The valuation of Saga’s defined benefit pension scheme increased by £11.6m to a surplus of £4.6m between 31 January and 31 July 2018.
Saga’s half-year report revealed that the surplus was driven by the scheme's asset value rising by £7.2m to £314.5m over the six month period.
The increase in valuation was also aided by a reduction in the DB scheme’s liabilities, which fell by £4.4m to £309.9m.
A “small increase in corporate bond yields” and a “slight reduction in the expected future rate of inflation” were cited as reasons why the company’s liabilities have decreased.
The report also said: “There was a £2.4m reduction in the additional IAS19R pension charge following the completion of the triennial review of the group's defined benefit pension scheme in the previous year that aligned the pension current service cost with the employer contributions being paid.”

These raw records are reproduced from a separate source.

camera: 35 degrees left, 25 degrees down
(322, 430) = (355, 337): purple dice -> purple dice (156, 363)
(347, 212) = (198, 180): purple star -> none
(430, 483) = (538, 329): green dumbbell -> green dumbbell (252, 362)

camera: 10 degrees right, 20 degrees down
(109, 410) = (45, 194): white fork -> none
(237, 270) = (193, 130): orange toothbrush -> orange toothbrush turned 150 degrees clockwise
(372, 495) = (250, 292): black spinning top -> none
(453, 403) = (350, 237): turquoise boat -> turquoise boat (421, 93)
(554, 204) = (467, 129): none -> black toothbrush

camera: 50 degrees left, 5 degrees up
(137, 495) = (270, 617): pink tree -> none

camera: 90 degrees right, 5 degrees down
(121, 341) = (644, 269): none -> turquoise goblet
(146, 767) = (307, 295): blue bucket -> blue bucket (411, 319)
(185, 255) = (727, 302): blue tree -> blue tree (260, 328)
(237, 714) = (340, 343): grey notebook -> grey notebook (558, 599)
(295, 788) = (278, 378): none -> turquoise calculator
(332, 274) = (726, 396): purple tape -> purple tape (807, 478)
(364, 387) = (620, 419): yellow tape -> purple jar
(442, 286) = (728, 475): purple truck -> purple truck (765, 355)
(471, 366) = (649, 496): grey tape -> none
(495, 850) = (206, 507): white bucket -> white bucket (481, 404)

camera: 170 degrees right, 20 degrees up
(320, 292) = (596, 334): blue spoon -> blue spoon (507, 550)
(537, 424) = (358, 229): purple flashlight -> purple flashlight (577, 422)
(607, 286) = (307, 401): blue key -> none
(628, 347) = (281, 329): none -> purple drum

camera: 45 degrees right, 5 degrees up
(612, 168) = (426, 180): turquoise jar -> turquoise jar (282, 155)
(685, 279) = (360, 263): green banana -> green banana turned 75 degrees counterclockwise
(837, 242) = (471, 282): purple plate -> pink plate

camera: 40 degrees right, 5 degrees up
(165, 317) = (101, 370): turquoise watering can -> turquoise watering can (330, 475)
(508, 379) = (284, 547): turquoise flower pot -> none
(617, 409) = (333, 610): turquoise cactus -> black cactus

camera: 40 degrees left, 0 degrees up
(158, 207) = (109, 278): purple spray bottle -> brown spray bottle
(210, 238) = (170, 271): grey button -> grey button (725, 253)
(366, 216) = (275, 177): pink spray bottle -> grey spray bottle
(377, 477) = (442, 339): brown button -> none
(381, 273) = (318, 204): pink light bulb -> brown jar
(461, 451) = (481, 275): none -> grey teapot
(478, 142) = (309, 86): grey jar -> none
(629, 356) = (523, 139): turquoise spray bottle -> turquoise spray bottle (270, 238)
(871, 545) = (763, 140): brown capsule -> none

Saga operates a funded DB scheme, known as The Saga Pension Scheme, which is open to new members who accrue benefits on a career average salary basis. The scheme’s assets are held separately to the group’s assets in independently administered funds.
There is also a planned change in company structure in the near future, as the services that are currently provided by Saga Investment Services will in future be provided by Tilney, who Saga will work with “on an introductory basis rather than as joint partners”.
Saga Investment Services will cease to exist in November 2018.